Fanning the flames, literally.  Starting the fire reminded me a bit of winter survival in Dawson Creek, but our needs were a little less dire here.  Kindling, cooking oil, and spoonfuls of sugar to get things started.  We could have burned the plastic bag the charcoal came in too, but I objected on grounds of vapourized carcinogens.

Fried platano (like banana only starchier), and beans.  When I asked to be taught how to make beans, they looked at me as if I must  be daft.  How could a woman of 31 years not know how to make frijoles?

Platano close-up.  My new favourite food.  Add sour-cream-like substance (they call it butter), and salt and...yummmmmmy!

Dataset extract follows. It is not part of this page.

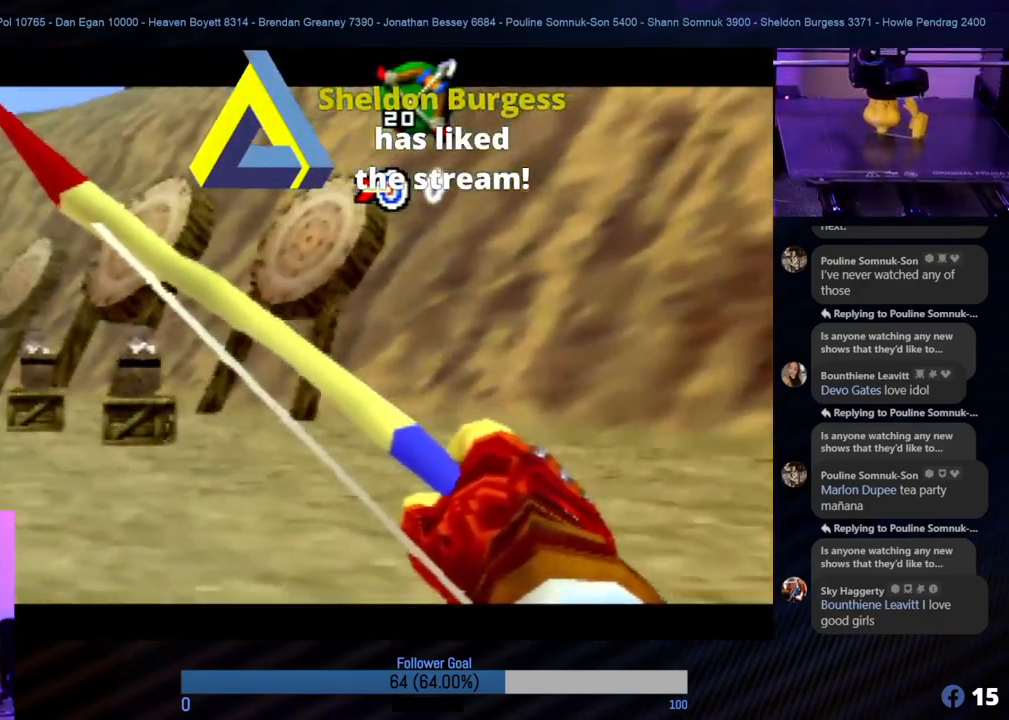
{"buttons": [], "left_stick": "right", "events": [[33, "left_stick", "center"], [455, "left_stick", "right"]]}
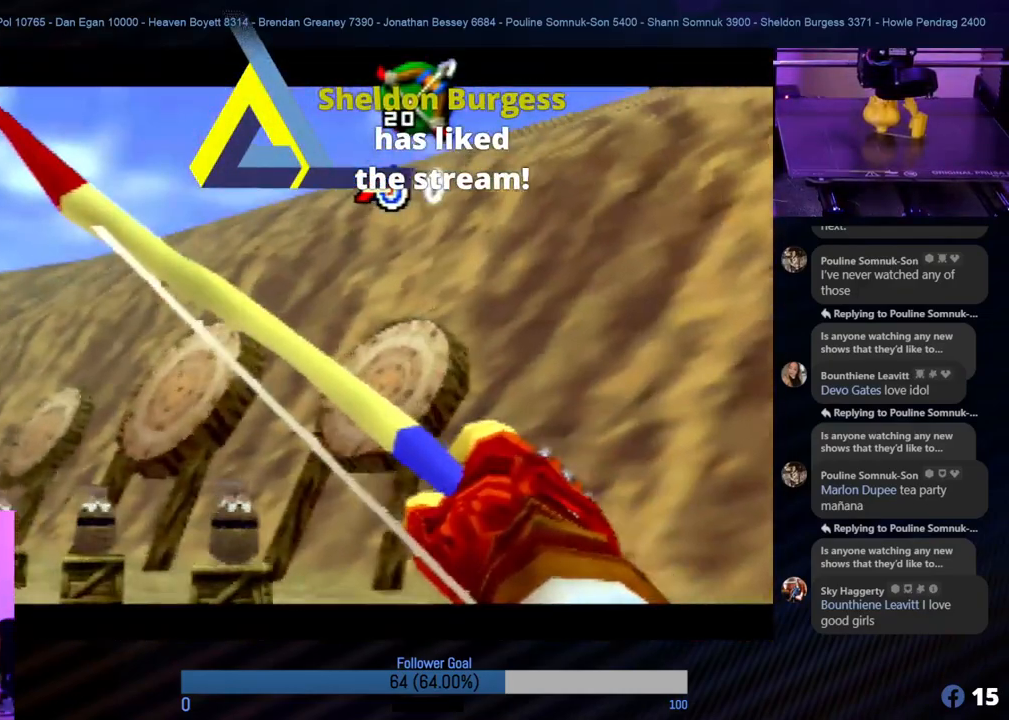
{"buttons": [], "left_stick": "center", "events": [[33, "left_stick", "center"], [286, "B", "down"], [472, "B", "up"]]}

I made some platano negros (also known as burned them)...but Miriam insisted that I had only "smoked" them, so actually they should be worth more because all things smoked are more expensive in the stores (like fish for example).

Final steps,including throwing on a few tortillas to toast them before our big feast.


1 comment:

  1. Gaetane,
    I'm really enjoying your blog. It is so good to read all about your adventures and I absolutely love your top ten.I'm laughing to myself as I picture the run down busses with flat screens and loaded with people donning mullets.